Reproduce the full listing below line for line, keeping every word, number, and punctuation mark unchanged.

start MATERIAL SHOWN

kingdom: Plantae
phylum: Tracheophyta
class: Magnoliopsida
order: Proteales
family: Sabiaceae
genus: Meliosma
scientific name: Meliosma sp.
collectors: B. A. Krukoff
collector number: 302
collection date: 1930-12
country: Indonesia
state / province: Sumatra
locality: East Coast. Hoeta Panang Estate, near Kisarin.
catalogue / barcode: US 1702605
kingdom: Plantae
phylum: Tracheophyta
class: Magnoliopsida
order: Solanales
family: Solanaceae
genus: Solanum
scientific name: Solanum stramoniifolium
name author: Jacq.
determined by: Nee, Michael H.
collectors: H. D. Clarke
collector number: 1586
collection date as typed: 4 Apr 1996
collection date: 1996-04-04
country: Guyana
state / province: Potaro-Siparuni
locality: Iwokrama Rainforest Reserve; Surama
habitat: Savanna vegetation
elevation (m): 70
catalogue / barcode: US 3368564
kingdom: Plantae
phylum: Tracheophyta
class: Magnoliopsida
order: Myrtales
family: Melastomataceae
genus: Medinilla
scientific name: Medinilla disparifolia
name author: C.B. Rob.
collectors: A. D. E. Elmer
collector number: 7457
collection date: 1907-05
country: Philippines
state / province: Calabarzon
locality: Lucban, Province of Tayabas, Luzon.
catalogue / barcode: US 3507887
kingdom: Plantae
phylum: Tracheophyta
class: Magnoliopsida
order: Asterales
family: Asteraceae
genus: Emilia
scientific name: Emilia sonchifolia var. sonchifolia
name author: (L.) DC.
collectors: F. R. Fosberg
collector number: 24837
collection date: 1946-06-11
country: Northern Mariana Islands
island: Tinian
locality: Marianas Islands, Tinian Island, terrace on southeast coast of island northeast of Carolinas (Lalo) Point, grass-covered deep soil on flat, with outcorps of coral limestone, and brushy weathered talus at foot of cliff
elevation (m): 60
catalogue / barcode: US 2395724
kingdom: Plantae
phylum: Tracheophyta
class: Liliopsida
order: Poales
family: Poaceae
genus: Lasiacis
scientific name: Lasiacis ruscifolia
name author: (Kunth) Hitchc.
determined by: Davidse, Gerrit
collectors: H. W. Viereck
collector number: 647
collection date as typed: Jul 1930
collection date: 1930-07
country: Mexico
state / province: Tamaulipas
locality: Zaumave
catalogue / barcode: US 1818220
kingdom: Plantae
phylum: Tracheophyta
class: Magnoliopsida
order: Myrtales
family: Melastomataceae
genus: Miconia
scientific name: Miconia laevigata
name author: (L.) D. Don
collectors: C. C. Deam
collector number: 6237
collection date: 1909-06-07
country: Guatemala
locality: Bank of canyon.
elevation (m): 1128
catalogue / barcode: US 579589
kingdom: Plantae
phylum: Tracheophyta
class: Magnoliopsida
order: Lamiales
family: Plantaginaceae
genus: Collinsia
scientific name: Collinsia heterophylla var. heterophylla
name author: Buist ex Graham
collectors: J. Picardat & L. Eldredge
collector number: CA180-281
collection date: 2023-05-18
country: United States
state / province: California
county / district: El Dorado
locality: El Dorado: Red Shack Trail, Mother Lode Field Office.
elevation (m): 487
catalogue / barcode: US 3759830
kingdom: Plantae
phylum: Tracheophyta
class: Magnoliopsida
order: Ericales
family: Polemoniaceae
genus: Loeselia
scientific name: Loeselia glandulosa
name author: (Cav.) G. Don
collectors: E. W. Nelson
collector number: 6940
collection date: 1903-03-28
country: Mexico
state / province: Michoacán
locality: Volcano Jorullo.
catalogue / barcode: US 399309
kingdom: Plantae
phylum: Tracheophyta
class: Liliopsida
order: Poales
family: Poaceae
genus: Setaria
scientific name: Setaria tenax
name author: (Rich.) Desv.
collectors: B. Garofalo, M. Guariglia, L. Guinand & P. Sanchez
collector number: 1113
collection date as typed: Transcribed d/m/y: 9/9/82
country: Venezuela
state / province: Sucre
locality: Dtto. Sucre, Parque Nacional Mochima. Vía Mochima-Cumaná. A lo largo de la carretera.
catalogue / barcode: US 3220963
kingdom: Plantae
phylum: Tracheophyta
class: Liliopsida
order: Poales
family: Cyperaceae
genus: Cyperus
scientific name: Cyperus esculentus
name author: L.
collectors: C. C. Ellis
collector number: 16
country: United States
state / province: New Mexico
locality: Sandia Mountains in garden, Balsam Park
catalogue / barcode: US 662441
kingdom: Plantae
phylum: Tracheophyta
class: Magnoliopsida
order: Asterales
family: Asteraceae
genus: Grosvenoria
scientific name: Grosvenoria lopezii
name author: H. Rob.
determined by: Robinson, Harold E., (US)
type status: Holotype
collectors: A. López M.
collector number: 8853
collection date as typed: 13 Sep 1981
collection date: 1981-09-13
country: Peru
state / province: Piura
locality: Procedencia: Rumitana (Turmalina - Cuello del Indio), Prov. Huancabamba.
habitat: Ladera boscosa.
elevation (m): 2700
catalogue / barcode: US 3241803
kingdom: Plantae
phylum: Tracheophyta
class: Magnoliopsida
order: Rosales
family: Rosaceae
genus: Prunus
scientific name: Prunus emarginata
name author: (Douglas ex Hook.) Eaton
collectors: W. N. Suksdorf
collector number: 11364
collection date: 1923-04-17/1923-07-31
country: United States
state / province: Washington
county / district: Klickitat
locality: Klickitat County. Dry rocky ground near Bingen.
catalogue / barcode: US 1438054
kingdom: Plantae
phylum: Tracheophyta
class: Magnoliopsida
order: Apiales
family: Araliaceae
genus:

end MATERIAL SHOWN

EXPECTED ANSWER:
kingdom: Plantae
phylum: Tracheophyta
class: Magnoliopsida
order: Proteales
family: Sabiaceae
genus: Meliosma
scientific name: Meliosma sp.
collectors: B. A. Krukoff
collector number: 302
collection date: 1930-12
country: Indonesia
state / province: Sumatra
locality: East Coast. Hoeta Panang Estate, near Kisarin.
catalogue / barcode: US 1702605
kingdom: Plantae
phylum: Tracheophyta
class: Magnoliopsida
order: Solanales
family: Solanaceae
genus: Solanum
scientific name: Solanum stramoniifolium
name author: Jacq.
determined by: Nee, Michael H.
collectors: H. D. Clarke
collector number: 1586
collection date as typed: 4 Apr 1996
collection date: 1996-04-04
country: Guyana
state / province: Potaro-Siparuni
locality: Iwokrama Rainforest Reserve; Surama
habitat: Savanna vegetation
elevation (m): 70
catalogue / barcode: US 3368564
kingdom: Plantae
phylum: Tracheophyta
class: Magnoliopsida
order: Myrtales
family: Melastomataceae
genus: Medinilla
scientific name: Medinilla disparifolia
name author: C.B. Rob.
collectors: A. D. E. Elmer
collector number: 7457
collection date: 1907-05
country: Philippines
state / province: Calabarzon
locality: Lucban, Province of Tayabas, Luzon.
catalogue / barcode: US 3507887
kingdom: Plantae
phylum: Tracheophyta
class: Magnoliopsida
order: Asterales
family: Asteraceae
genus: Emilia
scientific name: Emilia sonchifolia var. sonchifolia
name author: (L.) DC.
collectors: F. R. Fosberg
collector number: 24837
collection date: 1946-06-11
country: Northern Mariana Islands
island: Tinian
locality: Marianas Islands, Tinian Island, terrace on southeast coast of island northeast of Carolinas (Lalo) Point, grass-covered deep soil on flat, with outcorps of coral limestone, and brushy weathered talus at foot of cliff
elevation (m): 60
catalogue / barcode: US 2395724
kingdom: Plantae
phylum: Tracheophyta
class: Liliopsida
order: Poales
family: Poaceae
genus: Lasiacis
scientific name: Lasiacis ruscifolia
name author: (Kunth) Hitchc.
determined by: Davidse, Gerrit
collectors: H. W. Viereck
collector number: 647
collection date as typed: Jul 1930
collection date: 1930-07
country: Mexico
state / province: Tamaulipas
locality: Zaumave
catalogue / barcode: US 1818220
kingdom: Plantae
phylum: Tracheophyta
class: Magnoliopsida
order: Myrtales
family: Melastomataceae
genus: Miconia
scientific name: Miconia laevigata
name author: (L.) D. Don
collectors: C. C. Deam
collector number: 6237
collection date: 1909-06-07
country: Guatemala
locality: Bank of canyon.
elevation (m): 1128
catalogue / barcode: US 579589
kingdom: Plantae
phylum: Tracheophyta
class: Magnoliopsida
order: Lamiales
family: Plantaginaceae
genus: Collinsia
scientific name: Collinsia heterophylla var. heterophylla
name author: Buist ex Graham
collectors: J. Picardat & L. Eldredge
collector number: CA180-281
collection date: 2023-05-18
country: United States
state / province: California
county / district: El Dorado
locality: El Dorado: Red Shack Trail, Mother Lode Field Office.
elevation (m): 487
catalogue / barcode: US 3759830
kingdom: Plantae
phylum: Tracheophyta
class: Magnoliopsida
order: Ericales
family: Polemoniaceae
genus: Loeselia
scientific name: Loeselia glandulosa
name author: (Cav.) G. Don
collectors: E. W. Nelson
collector number: 6940
collection date: 1903-03-28
country: Mexico
state / province: Michoacán
locality: Volcano Jorullo.
catalogue / barcode: US 399309
kingdom: Plantae
phylum: Tracheophyta
class: Liliopsida
order: Poales
family: Poaceae
genus: Setaria
scientific name: Setaria tenax
name author: (Rich.) Desv.
collectors: B. Garofalo, M. Guariglia, L. Guinand & P. Sanchez
collector number: 1113
collection date as typed: Transcribed d/m/y: 9/9/82
country: Venezuela
state / province: Sucre
locality: Dtto. Sucre, Parque Nacional Mochima. Vía Mochima-Cumaná. A lo largo de la carretera.
catalogue / barcode: US 3220963
kingdom: Plantae
phylum: Tracheophyta
class: Liliopsida
order: Poales
family: Cyperaceae
genus: Cyperus
scientific name: Cyperus esculentus
name author: L.
collectors: C. C. Ellis
collector number: 16
country: United States
state / province: New Mexico
locality: Sandia Mountains in garden, Balsam Park
catalogue / barcode: US 662441
kingdom: Plantae
phylum: Tracheophyta
class: Magnoliopsida
order: Asterales
family: Asteraceae
genus: Grosvenoria
scientific name: Grosvenoria lopezii
name author: H. Rob.
determined by: Robinson, Harold E., (US)
type status: Holotype
collectors: A. López M.
collector number: 8853
collection date as typed: 13 Sep 1981
collection date: 1981-09-13
country: Peru
state / province: Piura
locality: Procedencia: Rumitana (Turmalina - Cuello del Indio), Prov. Huancabamba.
habitat: Ladera boscosa.
elevation (m): 2700
catalogue / barcode: US 3241803
kingdom: Plantae
phylum: Tracheophyta
class: Magnoliopsida
order: Rosales
family: Rosaceae
genus: Prunus
scientific name: Prunus emarginata
name author: (Douglas ex Hook.) Eaton
collectors: W. N. Suksdorf
collector number: 11364
collection date: 1923-04-17/1923-07-31
country: United States
state / province: Washington
county / district: Klickitat
locality: Klickitat County. Dry rocky ground near Bingen.
catalogue / barcode: US 1438054
kingdom: Plantae
phylum: Tracheophyta
class: Magnoliopsida
order: Apiales
family: Araliaceae
genus:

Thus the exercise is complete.